DURHAM, N.C. (WNCN) – A Duke professor recalled how CPR-trained students were able to save his life as Duke Medical Center hosted a training blitz Wednesday of the life-saving skill.
Professor George Grody said students thought he was bored or falling asleep during a September student organization meeting.
“I slumped over. And being a little sarcastic the students said, ‘Well, this is how Grody is showing us that he’s bored with the meeting. He’s acting like he’s falling asleep,’” said Grody.
But after Grody stopped moving and started losing color, students quickly realized it wasn’t a joke.
“Some students came out of the classroom yelling ‘Does anybody know CPR?’ So, we immediately ran over to them,” said Kevin Labagnara, a Duke pre-med student.

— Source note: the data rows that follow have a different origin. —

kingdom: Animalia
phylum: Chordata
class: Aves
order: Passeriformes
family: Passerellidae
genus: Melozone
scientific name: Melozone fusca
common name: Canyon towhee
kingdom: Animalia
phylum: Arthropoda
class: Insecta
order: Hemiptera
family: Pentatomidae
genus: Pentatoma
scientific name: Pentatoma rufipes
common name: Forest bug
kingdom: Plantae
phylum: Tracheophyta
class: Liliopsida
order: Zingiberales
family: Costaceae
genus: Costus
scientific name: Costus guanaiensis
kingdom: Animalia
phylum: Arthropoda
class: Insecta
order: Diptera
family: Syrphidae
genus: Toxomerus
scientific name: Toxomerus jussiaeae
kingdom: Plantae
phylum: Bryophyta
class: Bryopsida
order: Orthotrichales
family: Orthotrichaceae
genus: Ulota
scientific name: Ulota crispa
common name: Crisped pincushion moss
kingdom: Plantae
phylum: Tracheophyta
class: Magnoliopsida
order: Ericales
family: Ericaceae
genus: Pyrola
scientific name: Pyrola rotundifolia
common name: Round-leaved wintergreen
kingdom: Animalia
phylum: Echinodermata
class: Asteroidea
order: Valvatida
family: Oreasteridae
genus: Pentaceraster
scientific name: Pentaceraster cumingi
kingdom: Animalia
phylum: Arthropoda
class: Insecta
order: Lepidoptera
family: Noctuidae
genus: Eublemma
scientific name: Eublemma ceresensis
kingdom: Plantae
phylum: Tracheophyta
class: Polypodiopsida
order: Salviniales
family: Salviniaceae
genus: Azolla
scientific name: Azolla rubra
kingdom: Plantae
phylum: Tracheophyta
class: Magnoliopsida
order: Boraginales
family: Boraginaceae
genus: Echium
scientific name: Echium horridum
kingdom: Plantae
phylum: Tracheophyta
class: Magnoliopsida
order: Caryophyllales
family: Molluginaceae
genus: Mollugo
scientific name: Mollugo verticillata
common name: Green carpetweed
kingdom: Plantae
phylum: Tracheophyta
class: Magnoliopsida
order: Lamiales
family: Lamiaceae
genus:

Labagnara and fellow student Ritika Patil are also Duke EMTs. They knew exactly how to respond to Grody’s cardiac arrest.
“They rushed in, they were in their EMS gear, and started performing CPR,” said Grody.
Patil said they did chest compressions until other emergency responders arrived.
Grody was taken to the hospital. After a quintuple bypass, a defibrillator implant and several weeks in recovery, he’s in good health and preaching the importance of CPR.
“Being able to work with folks and help them develop the skill so they can save people is really important. Because most times the people they save are going to be one of their friends or loved ones,” said Grody.
No matter who you could save, Labagnara and Patil said having the skills to help is life-changing.
“Great experience. Honestly, wanting to be a doctor, this has kind of reinforced it for me,” said Labagnara.
“Incredibly rewarding to be able to use your skills and like actually help people,” said Patil.
The American Heart Association said performing CPR on a person in cardiac arrest can double or triple their chances of survival. If you’d like to learn CPR, click here.
More than 300 people were taught CPR as part of the blitz Wednesday.